===== Raw data

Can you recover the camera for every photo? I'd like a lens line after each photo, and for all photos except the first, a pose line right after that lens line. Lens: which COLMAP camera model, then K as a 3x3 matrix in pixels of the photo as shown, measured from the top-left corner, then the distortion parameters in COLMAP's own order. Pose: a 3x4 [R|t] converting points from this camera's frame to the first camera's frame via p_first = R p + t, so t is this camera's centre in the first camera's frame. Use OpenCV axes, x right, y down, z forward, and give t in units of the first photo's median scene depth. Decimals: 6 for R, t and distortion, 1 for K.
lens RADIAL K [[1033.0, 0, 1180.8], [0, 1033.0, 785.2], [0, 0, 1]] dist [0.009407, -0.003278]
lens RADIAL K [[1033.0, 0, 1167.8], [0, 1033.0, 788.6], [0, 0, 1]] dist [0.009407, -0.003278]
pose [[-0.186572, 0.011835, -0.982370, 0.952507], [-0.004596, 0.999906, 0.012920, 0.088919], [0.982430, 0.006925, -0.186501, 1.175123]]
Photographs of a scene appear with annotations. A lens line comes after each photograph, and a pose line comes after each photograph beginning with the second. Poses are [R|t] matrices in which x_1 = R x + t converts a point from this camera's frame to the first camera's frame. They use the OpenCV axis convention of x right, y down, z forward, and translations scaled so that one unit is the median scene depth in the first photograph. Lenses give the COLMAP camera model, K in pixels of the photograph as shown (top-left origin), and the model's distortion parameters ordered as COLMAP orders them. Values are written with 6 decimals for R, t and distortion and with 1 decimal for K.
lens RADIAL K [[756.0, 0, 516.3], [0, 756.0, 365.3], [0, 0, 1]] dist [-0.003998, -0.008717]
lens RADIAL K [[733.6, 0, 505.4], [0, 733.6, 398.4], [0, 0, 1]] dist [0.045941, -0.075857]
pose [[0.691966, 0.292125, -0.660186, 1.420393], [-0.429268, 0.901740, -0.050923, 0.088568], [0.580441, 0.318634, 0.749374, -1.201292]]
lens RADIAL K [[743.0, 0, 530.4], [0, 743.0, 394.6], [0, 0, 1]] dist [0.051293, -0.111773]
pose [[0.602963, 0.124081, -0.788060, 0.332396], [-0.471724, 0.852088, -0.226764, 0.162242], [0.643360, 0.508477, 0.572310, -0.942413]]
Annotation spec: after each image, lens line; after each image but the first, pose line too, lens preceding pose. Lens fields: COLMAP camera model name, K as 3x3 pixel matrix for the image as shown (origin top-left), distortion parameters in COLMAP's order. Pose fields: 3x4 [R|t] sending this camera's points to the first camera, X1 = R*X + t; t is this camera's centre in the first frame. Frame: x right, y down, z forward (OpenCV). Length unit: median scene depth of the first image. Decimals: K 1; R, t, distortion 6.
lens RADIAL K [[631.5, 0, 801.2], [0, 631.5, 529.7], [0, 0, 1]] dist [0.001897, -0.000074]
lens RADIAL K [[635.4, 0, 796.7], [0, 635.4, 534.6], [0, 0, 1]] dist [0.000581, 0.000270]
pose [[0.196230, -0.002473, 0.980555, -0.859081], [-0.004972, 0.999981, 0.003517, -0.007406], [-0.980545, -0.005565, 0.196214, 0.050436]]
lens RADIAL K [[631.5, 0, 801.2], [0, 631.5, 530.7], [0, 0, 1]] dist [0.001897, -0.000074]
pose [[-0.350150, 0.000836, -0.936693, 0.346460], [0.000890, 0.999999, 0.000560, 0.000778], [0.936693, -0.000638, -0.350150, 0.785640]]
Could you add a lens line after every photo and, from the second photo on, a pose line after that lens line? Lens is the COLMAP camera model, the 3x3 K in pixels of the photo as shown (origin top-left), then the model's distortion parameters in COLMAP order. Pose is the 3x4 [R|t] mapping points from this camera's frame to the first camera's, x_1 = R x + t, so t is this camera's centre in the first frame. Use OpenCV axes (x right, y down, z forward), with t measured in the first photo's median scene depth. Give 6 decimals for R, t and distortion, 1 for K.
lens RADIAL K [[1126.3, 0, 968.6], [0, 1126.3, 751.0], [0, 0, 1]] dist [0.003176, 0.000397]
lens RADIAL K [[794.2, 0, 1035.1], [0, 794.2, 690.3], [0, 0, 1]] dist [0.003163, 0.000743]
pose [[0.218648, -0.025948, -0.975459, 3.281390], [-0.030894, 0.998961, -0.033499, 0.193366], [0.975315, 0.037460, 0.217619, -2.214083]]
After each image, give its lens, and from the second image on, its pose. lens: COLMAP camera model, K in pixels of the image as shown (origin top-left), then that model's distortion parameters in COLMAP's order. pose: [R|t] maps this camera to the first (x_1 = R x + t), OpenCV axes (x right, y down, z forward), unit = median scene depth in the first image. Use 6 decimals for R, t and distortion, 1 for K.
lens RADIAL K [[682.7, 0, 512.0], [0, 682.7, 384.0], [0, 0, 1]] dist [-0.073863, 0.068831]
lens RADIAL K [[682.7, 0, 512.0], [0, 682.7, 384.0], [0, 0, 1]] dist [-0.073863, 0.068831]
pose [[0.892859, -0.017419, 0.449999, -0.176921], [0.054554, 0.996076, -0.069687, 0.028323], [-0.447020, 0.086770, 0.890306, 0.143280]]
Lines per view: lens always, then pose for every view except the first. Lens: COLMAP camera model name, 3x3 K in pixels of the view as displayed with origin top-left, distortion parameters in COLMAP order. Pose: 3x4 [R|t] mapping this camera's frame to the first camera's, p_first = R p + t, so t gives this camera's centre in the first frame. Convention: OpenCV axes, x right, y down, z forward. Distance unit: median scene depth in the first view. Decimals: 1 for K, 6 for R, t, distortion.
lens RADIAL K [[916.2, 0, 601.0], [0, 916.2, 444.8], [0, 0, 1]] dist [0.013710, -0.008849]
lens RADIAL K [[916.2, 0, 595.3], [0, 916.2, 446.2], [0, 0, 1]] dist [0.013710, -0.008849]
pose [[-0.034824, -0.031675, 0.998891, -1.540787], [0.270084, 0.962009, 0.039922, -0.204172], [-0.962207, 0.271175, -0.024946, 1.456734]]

==========

Print all entries again, exactly.

Answer to the exercise:
Can you recover the camera for every photo? I'd like a lens line after each photo, and for all photos except the first, a pose line right after that lens line. Lens: which COLMAP camera model, then K as a 3x3 matrix in pixels of the photo as shown, measured from the top-left corner, then the distortion parameters in COLMAP's own order. Pose: a 3x4 [R|t] converting points from this camera's frame to the first camera's frame via p_first = R p + t, so t is this camera's centre in the first camera's frame. Use OpenCV axes, x right, y down, z forward, and give t in units of the first photo's median scene depth. Decimals: 6 for R, t and distortion, 1 for K.
lens RADIAL K [[1033.0, 0, 1180.8], [0, 1033.0, 785.2], [0, 0, 1]] dist [0.009407, -0.003278]
lens RADIAL K [[1033.0, 0, 1167.8], [0, 1033.0, 788.6], [0, 0, 1]] dist [0.009407, -0.003278]
pose [[-0.186572, 0.011835, -0.982370, 0.952507], [-0.004596, 0.999906, 0.012920, 0.088919], [0.982430, 0.006925, -0.186501, 1.175123]]
Photographs of a scene appear with annotations. A lens line comes after each photograph, and a pose line comes after each photograph beginning with the second. Poses are [R|t] matrices in which x_1 = R x + t converts a point from this camera's frame to the first camera's frame. They use the OpenCV axis convention of x right, y down, z forward, and translations scaled so that one unit is the median scene depth in the first photograph. Lenses give the COLMAP camera model, K in pixels of the photograph as shown (top-left origin), and the model's distortion parameters ordered as COLMAP orders them. Values are written with 6 decimals for R, t and distortion and with 1 decimal for K.
lens RADIAL K [[756.0, 0, 516.3], [0, 756.0, 365.3], [0, 0, 1]] dist [-0.003998, -0.008717]
lens RADIAL K [[733.6, 0, 505.4], [0, 733.6, 398.4], [0, 0, 1]] dist [0.045941, -0.075857]
pose [[0.691966, 0.292125, -0.660186, 1.420393], [-0.429268, 0.901740, -0.050923, 0.088568], [0.580441, 0.318634, 0.749374, -1.201292]]
lens RADIAL K [[743.0, 0, 530.4], [0, 743.0, 394.6], [0, 0, 1]] dist [0.051293, -0.111773]
pose [[0.602963, 0.124081, -0.788060, 0.332396], [-0.471724, 0.852088, -0.226764, 0.162242], [0.643360, 0.508477, 0.572310, -0.942413]]
Annotation spec: after each image, lens line; after each image but the first, pose line too, lens preceding pose. Lens fields: COLMAP camera model name, K as 3x3 pixel matrix for the image as shown (origin top-left), distortion parameters in COLMAP's order. Pose fields: 3x4 [R|t] sending this camera's points to the first camera, X1 = R*X + t; t is this camera's centre in the first frame. Frame: x right, y down, z forward (OpenCV). Length unit: median scene depth of the first image. Decimals: K 1; R, t, distortion 6.
lens RADIAL K [[631.5, 0, 801.2], [0, 631.5, 529.7], [0, 0, 1]] dist [0.001897, -0.000074]
lens RADIAL K [[635.4, 0, 796.7], [0, 635.4, 534.6], [0, 0, 1]] dist [0.000581, 0.000270]
pose [[0.196230, -0.002473, 0.980555, -0.859081], [-0.004972, 0.999981, 0.003517, -0.007406], [-0.980545, -0.005565, 0.196214, 0.050436]]
lens RADIAL K [[631.5, 0, 801.2], [0, 631.5, 530.7], [0, 0, 1]] dist [0.001897, -0.000074]
pose [[-0.350150, 0.000836, -0.936693, 0.346460], [0.000890, 0.999999, 0.000560, 0.000778], [0.936693, -0.000638, -0.350150, 0.785640]]
Could you add a lens line after every photo and, from the second photo on, a pose line after that lens line? Lens is the COLMAP camera model, the 3x3 K in pixels of the photo as shown (origin top-left), then the model's distortion parameters in COLMAP order. Pose is the 3x4 [R|t] mapping points from this camera's frame to the first camera's, x_1 = R x + t, so t is this camera's centre in the first frame. Use OpenCV axes (x right, y down, z forward), with t measured in the first photo's median scene depth. Give 6 decimals for R, t and distortion, 1 for K.
lens RADIAL K [[1126.3, 0, 968.6], [0, 1126.3, 751.0], [0, 0, 1]] dist [0.003176, 0.000397]
lens RADIAL K [[794.2, 0, 1035.1], [0, 794.2, 690.3], [0, 0, 1]] dist [0.003163, 0.000743]
pose [[0.218648, -0.025948, -0.975459, 3.281390], [-0.030894, 0.998961, -0.033499, 0.193366], [0.975315, 0.037460, 0.217619, -2.214083]]
After each image, give its lens, and from the second image on, its pose. lens: COLMAP camera model, K in pixels of the image as shown (origin top-left), then that model's distortion parameters in COLMAP's order. pose: [R|t] maps this camera to the first (x_1 = R x + t), OpenCV axes (x right, y down, z forward), unit = median scene depth in the first image. Use 6 decimals for R, t and distortion, 1 for K.
lens RADIAL K [[682.7, 0, 512.0], [0, 682.7, 384.0], [0, 0, 1]] dist [-0.073863, 0.068831]
lens RADIAL K [[682.7, 0, 512.0], [0, 682.7, 384.0], [0, 0, 1]] dist [-0.073863, 0.068831]
pose [[0.892859, -0.017419, 0.449999, -0.176921], [0.054554, 0.996076, -0.069687, 0.028323], [-0.447020, 0.086770, 0.890306, 0.143280]]
Lines per view: lens always, then pose for every view except the first. Lens: COLMAP camera model name, 3x3 K in pixels of the view as displayed with origin top-left, distortion parameters in COLMAP order. Pose: 3x4 [R|t] mapping this camera's frame to the first camera's, p_first = R p + t, so t gives this camera's centre in the first frame. Convention: OpenCV axes, x right, y down, z forward. Distance unit: median scene depth in the first view. Decimals: 1 for K, 6 for R, t, distortion.
lens RADIAL K [[916.2, 0, 601.0], [0, 916.2, 444.8], [0, 0, 1]] dist [0.013710, -0.008849]
lens RADIAL K [[916.2, 0, 595.3], [0, 916.2, 446.2], [0, 0, 1]] dist [0.013710, -0.008849]
pose [[-0.034824, -0.031675, 0.998891, -1.540787], [0.270084, 0.962009, 0.039922, -0.204172], [-0.962207, 0.271175, -0.024946, 1.456734]]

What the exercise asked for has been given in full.